When you first meet a new colleague online, there are ten things you should do. Do them well and you’ll make a positive online impression.
Meeting new employees and customers online might seem unpleasant and impersonal compared to the analog form we were all used to before March 2020. However, since e-meetings are the most common (and for some of us, the only) kind of meeting these days, generating a digitally solid first online impression is crucial.
Therefore, there are several things you should do before meeting with them to assist you in making a solid first online impression when they do preliminary research on you (e.g., Google and LinkedIn). Then there are certain things you should do at that initial screen-to-screen encounter to lay the groundwork for a successful connection.
Because of confirmation bias, they’ll put you on a pedestal if those two encounters leave a good image. In this sense, confirmation bias implies that a few consistent favorable encounters with you will set the course for a positive upward trajectory. Here are some top ideas for leveraging the power of video which, next to being there in person, is the richest form of communication. You can utilize it to keep that trajectory heading upward.
If they offer to conduct a phone interview, decline and request a video instead. Make all of social media your oyster. It’s the closest thing to the face-to-face conversations we used to have, and video enables you to give a whole message. Now that you’ve become used to utilizing video, make the initial encounter as enjoyable as possible.
1. Arrive on time.
As soon as your online meeting begins, be ready to go.
Showing up late or stressed screams, “This isn’t important to me.”
2. Call them by their first name, multiple times if you can.
If you’re meeting with them through Zoom, their name will be visible on the screen. It’s the digital version of the Hello My Name Is sticker that you’ll see at many networking events.
Take down the name in your mind.
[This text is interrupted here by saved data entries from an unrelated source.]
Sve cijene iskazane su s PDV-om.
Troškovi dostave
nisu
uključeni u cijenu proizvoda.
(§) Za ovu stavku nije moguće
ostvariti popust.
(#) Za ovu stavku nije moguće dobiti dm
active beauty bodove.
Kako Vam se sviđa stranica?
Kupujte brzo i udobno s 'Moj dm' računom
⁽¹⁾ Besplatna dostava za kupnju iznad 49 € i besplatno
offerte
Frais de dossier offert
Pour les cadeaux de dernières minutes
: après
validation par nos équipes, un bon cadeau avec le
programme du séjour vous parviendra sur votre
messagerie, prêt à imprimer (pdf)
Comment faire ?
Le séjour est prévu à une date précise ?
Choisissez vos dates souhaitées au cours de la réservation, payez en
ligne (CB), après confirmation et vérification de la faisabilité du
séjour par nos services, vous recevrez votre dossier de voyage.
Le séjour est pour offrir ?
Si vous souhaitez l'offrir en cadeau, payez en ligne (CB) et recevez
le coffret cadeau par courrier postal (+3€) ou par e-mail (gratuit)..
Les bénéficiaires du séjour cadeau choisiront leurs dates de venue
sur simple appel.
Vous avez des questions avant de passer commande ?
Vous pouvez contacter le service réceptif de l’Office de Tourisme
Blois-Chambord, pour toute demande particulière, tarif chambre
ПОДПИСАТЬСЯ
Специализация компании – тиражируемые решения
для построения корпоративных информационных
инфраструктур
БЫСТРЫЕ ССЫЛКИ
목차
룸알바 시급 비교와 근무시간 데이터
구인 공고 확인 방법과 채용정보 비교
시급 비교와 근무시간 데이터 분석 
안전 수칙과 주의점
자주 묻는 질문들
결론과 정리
Therefore, take a screenshot if you’re meeting numerous individuals at once, and you’ll have the photos and names of everyone in the meeting.
3. Make direct online eye contact.
That means focusing on the camera rather than the images on your screen.
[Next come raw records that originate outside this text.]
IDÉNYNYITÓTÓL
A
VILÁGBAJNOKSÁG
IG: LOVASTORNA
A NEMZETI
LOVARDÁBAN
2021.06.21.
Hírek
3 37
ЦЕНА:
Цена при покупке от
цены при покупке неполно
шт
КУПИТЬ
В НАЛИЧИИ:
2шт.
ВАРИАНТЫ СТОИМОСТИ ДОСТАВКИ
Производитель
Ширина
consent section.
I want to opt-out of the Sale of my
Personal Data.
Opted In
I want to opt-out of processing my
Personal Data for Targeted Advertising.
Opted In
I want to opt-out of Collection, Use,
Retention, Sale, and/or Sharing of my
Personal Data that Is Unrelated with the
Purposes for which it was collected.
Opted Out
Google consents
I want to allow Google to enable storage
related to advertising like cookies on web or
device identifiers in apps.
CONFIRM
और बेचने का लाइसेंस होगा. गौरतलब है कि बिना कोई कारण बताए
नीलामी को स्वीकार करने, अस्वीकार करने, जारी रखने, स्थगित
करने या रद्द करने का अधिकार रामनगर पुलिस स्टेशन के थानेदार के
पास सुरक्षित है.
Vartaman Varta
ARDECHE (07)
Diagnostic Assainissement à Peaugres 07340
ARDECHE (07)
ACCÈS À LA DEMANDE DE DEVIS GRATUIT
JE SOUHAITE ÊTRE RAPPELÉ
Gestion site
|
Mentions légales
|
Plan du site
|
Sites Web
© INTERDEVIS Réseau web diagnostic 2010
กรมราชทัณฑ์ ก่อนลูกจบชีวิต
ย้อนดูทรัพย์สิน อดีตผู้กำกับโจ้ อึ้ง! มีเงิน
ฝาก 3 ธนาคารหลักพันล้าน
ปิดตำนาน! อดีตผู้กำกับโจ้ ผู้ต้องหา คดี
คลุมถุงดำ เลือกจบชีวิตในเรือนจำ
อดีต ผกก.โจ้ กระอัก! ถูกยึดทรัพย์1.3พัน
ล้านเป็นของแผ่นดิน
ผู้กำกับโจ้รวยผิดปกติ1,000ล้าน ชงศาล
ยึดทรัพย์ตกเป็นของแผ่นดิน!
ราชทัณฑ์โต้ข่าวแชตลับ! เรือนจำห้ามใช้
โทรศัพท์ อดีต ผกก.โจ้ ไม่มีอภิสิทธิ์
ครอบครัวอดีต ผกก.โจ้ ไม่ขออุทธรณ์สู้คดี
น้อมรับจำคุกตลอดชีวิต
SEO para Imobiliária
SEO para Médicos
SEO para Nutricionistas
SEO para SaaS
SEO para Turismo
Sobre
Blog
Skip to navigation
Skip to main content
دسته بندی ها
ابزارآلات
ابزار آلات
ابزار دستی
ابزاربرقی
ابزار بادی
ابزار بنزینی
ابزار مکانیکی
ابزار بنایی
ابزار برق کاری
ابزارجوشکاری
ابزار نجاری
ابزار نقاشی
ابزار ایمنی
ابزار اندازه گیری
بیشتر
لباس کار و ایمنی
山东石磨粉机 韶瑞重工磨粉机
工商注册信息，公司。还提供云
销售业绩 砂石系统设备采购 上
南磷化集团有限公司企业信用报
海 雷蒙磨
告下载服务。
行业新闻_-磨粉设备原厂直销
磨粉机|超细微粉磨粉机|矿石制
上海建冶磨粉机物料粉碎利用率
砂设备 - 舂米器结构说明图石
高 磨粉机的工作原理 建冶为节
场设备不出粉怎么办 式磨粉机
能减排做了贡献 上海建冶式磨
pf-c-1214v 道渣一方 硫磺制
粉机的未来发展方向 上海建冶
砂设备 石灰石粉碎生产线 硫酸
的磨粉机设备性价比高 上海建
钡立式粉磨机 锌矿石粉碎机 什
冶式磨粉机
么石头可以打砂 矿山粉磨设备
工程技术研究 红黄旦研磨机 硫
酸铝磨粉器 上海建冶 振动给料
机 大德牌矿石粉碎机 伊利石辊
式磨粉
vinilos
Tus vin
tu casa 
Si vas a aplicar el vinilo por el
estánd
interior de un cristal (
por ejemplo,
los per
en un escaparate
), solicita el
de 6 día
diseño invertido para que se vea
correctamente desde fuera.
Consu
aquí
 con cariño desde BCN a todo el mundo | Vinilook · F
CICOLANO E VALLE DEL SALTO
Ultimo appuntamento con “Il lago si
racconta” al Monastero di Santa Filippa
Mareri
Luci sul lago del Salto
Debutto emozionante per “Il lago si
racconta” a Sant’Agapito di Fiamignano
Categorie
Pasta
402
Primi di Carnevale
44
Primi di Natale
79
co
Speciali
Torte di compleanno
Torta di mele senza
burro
This is the most significant blunder people make time and time again. Although it may seem strange at first, it will significantly influence how you connect with people and demonstrate that you have mastered online relationships.
If chatting to a green light on your laptop seems strange, tape a photo of a person directly in front of the camera…but be careful not to obstruct the lens!
4. Interrogate…and listen.
Therefore, prepare a few questions that will demonstrate your curiosity and creativity.
“What are you enthused about right now?” is an excellent question to ask, much better “How is the weather in Chicago today?” Therefore, inquire with them about anything you discovered through your web study on them. “So, I see you started your career with American Express. How did you find it?” This demonstrates that you are interested in the subject and have completed your homework.
It’s more vital to be curious than it is to be fascinating. Remember to ask the most critical question: “How may I assist you?”
5. Make use of online technology to improve the experience.
Use your LinkedIn profile’s QR code so that people can quickly connect with you by just holding their phone up to the screen.
Warmly.ai for Zoom allows you to create a backdrop signature with information about yourself that you wish to share.
6. Acknowledge their existence.
Everyone has achievements. Therefore, every individual you meet has something spectacular, something you respect and admire.
Determine the point you wish to emphasize based on your study.
7. Take down some notes.
While you won’t recall everything you learn about someone, make a mental note of the most relevant details.
However, don’t take too many notes since it will seem like you are uninterested if you are typing instead of paying attention.
I have a People note on Evernote where I scribble down a few keywords about each new person I meet.
8. Establish a link.
Determine who in your network you may introduce this new colleague to.
Consider who in your network might be a good match for them. Making relationships among network members is one of the most practical networking tasks you can undertake.
9. Decide when you’ll connect again online.
Don’t leave a meeting or activity without a strategy for the next one.
Determine when and how you will reconnect. Relationships are formed via a series of exchanges.
10. Take your time exiting the Zoom room.
Don’t be the first to press the “leave the meeting” button. You don’t want to seem like you’re in a hurry to move on to anything else.
You can make e-meetings positive, powerful, and practical with a bit of effort. Attention to details will help you make a stellar online impression.